Like when a rookie offensive lineman walked into the Bucs locker room to find the hood of his car resting against his cubicle.
Once, a rookie from North Carolina was asked to get Alstott and tight end Dave Moore protein shakes. Instead, he drew a map to the refrigerator with a sign that said, "get it yourself next time." After meetings, the first-year player found his truck on blocks in the parking lot. "We drew him a map where he could find his lug nuts and the tires we placed around the complex," Alstott said.

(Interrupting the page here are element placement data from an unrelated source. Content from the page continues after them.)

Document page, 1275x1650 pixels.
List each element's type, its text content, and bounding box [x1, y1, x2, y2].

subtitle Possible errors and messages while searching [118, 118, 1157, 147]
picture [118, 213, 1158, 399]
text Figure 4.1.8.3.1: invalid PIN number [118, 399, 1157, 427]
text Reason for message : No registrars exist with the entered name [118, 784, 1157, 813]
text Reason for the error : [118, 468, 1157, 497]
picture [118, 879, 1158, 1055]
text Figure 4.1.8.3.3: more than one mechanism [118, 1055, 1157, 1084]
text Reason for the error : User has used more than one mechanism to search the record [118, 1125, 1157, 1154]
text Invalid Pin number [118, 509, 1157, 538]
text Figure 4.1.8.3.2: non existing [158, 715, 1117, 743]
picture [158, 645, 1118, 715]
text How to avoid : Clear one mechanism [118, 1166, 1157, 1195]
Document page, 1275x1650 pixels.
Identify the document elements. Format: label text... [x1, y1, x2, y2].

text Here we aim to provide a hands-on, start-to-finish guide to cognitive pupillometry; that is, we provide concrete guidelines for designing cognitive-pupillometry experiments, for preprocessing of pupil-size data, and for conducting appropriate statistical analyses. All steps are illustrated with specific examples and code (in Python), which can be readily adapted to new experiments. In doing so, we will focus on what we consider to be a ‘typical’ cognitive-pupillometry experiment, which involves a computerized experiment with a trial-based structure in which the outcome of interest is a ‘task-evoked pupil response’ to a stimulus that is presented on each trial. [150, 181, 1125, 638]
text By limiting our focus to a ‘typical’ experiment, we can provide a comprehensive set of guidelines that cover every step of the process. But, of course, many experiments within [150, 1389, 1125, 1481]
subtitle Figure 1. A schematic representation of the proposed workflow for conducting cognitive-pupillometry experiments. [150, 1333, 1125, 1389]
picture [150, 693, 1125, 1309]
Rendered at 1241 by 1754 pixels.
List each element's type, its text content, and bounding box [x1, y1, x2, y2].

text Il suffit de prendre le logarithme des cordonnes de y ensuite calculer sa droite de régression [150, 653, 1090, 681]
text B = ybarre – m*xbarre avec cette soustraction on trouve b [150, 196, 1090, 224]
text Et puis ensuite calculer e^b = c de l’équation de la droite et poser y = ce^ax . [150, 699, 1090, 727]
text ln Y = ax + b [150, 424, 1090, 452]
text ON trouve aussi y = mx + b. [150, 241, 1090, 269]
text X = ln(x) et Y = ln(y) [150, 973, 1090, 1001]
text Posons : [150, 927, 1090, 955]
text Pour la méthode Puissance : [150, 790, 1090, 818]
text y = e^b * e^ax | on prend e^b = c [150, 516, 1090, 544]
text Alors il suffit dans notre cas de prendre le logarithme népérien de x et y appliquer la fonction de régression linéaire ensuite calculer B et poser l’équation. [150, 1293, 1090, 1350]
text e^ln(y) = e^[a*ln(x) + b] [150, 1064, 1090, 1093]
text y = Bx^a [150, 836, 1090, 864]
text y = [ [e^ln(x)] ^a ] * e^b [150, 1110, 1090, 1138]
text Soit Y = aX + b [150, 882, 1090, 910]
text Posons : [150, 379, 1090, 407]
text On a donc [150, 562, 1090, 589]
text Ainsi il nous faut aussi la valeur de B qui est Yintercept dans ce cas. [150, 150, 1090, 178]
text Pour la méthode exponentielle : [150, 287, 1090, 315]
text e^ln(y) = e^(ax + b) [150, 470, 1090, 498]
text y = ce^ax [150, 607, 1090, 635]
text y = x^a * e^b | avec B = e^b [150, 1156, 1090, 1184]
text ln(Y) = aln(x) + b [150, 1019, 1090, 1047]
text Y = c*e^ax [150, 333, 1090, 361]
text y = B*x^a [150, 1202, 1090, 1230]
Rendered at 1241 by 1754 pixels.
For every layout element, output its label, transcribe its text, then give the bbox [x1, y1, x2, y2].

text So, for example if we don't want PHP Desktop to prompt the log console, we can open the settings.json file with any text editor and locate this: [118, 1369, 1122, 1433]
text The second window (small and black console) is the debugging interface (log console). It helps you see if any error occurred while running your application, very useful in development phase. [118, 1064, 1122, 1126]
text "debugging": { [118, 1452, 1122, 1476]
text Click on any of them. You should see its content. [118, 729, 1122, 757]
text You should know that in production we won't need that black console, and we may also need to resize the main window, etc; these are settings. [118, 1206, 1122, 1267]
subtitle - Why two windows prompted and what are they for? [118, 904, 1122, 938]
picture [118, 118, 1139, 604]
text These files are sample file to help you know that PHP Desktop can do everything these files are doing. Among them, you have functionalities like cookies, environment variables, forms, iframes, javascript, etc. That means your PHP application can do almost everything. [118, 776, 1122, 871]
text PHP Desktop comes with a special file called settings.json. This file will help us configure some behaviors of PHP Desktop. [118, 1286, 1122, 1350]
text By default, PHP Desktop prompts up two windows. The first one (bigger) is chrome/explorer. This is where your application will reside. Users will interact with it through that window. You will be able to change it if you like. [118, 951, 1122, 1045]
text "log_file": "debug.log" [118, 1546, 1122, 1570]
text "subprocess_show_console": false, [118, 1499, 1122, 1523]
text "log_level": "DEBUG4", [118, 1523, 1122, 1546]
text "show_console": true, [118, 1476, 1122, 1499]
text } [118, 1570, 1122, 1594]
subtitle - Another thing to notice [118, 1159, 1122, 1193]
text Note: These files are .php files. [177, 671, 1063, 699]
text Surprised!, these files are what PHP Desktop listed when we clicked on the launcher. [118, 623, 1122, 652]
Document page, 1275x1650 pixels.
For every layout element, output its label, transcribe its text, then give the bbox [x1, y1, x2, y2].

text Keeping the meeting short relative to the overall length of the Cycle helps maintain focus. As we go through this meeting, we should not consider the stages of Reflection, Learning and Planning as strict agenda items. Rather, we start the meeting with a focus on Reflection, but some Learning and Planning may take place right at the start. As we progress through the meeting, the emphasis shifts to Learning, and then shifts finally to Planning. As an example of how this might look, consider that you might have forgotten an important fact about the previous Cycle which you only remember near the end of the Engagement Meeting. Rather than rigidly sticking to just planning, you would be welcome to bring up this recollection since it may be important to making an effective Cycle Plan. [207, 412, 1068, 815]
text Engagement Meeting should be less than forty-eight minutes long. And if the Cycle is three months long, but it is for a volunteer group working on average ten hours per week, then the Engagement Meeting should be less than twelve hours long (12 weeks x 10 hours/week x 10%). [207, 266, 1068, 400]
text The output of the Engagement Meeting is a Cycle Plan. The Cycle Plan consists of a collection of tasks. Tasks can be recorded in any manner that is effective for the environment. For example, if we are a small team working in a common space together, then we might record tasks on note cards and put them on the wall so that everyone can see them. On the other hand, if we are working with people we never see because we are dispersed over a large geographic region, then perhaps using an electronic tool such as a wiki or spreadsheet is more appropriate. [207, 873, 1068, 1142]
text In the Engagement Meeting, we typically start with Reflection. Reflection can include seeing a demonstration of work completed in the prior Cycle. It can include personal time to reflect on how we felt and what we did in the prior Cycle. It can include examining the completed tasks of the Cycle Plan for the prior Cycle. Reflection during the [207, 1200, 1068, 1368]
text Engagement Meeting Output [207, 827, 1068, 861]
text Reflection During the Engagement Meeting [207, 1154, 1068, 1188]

More than a few found their tires hanging like horseshoes on the goalposts.
Alstott hasn't thought about what he will say during the halftime ceremony Sunday. A lot of thank yous, he insisted.
As always, by his side will be his wife, Nicole, "the backbone of us all," Alstott said. "She holds my team together; she holds my family together. She's the one who kept me focused and straight."
Griffin and daughters Hannah and Lexie will join them on the field. Alstott said he drew his will and work ethic from his mother, Jeanne, who worked as a grocery store cashier, and his father, Dennis, a truck driver for a waste-cleanup company.
From high school to the NFL, his parents never missed a game.
Dennis — who enlisted in the Marines at 18, did a tour in Vietnam and was awarded the Purple Heart — will be gone four years to the day when Mike goes into the Ring of Honor.
"I think that's what so cool about Sunday," Alstott said. "My kids are going to see them pull the curtain back and see their name. Not my name. The family's name."